10. Sailing a Sinking Sea – Interesting

This experimental documentary, which premiered at SXSW, looks at the traditional lifestyle of the Moken people, a seafaring community of Burma and Thailand. Olivia Wyatt’s gorgeous and immersive film transports viewers deep into the turquoise sea and onto thirteen different islands, giving us intimate access to a culture where shamans, mermaids, and sea gods collide with present-day practices. Executive-produced by Will Oldham.
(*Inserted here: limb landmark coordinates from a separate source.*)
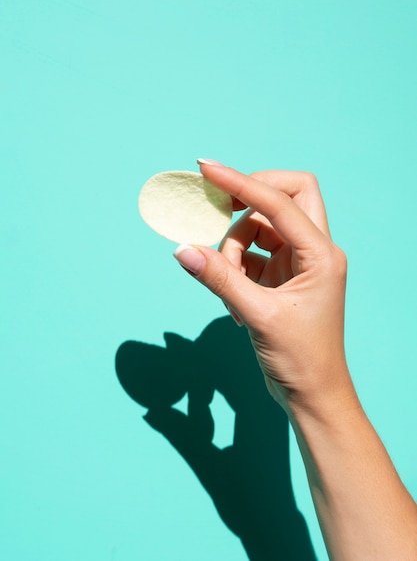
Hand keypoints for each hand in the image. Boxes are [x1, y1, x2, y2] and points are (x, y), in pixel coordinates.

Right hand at [174, 161, 354, 411]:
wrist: (313, 395)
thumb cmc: (300, 359)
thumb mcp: (257, 315)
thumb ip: (219, 278)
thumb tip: (181, 248)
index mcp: (322, 254)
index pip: (280, 202)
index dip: (242, 183)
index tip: (207, 170)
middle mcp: (315, 251)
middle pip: (287, 195)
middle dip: (251, 195)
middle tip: (218, 207)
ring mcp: (300, 263)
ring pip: (263, 227)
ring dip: (235, 246)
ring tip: (228, 284)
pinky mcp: (284, 277)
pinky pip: (254, 253)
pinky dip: (236, 266)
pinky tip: (233, 302)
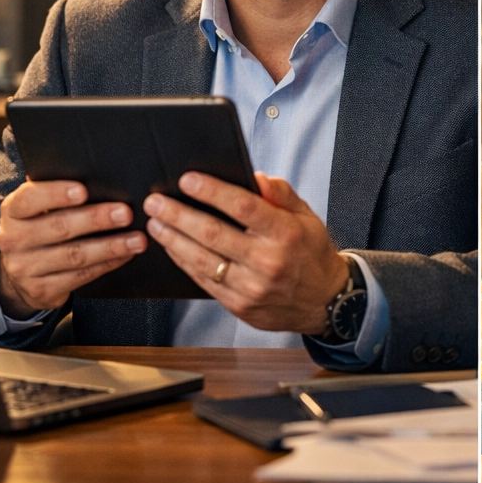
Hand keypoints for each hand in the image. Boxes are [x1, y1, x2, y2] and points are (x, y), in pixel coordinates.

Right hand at [0, 180, 144, 317]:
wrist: (18, 273)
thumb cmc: (37, 228)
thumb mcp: (35, 209)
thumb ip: (53, 192)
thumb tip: (91, 174)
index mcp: (12, 211)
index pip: (29, 199)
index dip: (56, 194)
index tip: (83, 190)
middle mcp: (13, 240)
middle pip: (59, 227)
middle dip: (96, 219)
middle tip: (125, 213)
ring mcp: (26, 268)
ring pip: (74, 256)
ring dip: (110, 246)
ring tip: (136, 239)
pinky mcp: (42, 290)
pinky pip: (81, 277)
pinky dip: (107, 264)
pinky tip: (125, 255)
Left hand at [143, 171, 347, 334]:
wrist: (325, 301)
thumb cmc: (310, 252)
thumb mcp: (306, 216)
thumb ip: (281, 193)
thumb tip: (255, 176)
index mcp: (286, 233)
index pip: (244, 207)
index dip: (212, 192)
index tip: (188, 179)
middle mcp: (268, 261)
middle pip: (213, 233)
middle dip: (178, 215)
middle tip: (156, 201)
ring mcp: (252, 287)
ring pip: (202, 260)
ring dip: (173, 239)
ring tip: (155, 222)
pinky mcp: (240, 305)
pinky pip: (203, 281)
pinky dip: (183, 261)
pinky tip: (171, 246)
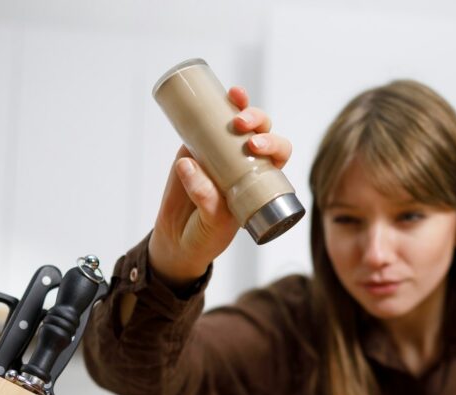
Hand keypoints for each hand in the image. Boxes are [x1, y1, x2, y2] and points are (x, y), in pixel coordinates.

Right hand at [148, 86, 292, 289]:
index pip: (278, 156)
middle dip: (258, 121)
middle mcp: (245, 163)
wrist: (176, 241)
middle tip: (241, 124)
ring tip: (234, 99)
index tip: (256, 146)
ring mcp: (220, 153)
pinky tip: (217, 93)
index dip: (274, 145)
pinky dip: (212, 107)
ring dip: (241, 106)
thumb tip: (190, 164)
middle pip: (260, 132)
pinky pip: (206, 123)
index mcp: (260, 181)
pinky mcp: (195, 148)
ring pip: (236, 122)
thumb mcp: (212, 224)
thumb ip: (206, 199)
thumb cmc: (206, 236)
11. There is a long list of short series you MUST checkout! The animated, character study, international, and why do the WTF shorts run amok genres seems interesting.

12. Unexpected –

High-school science teacher Samantha (Cobie Smulders), already dealing with stress and uncertainty as her low-income school prepares to close, finds out she’s pregnant. When she discovers her favorite student Jasmine (Gail Bean) is also with child, the two form a tight and unconventional bond. From Kris Swanberg (whose earlier features Empire Builder and It was great, but I was ready to come home. both screened within MFF) comes this refreshing character study that mines honest emotions and the quiet battlefields of love and friendship for real beauty and insight.

13. Venice –

It’s payday, and three female coworkers at a hair salon in Havana head out for a night on the town, their moonlit partying encountering unexpected twists and yielding surprising personal revelations. This exciting independent Cuban/Colombian co-production not only gives us rare access to an insider’s view of Havana, it also displays a refreshingly frank and empowered take on female sexuality.

I didn’t expect to be interested in so many. Oh well, hopefully my wallet can handle it. I’ll let you know which one I watch along with my reviews. I will be scheduling movies through the meetup group Baltimore Indie & Foreign Films.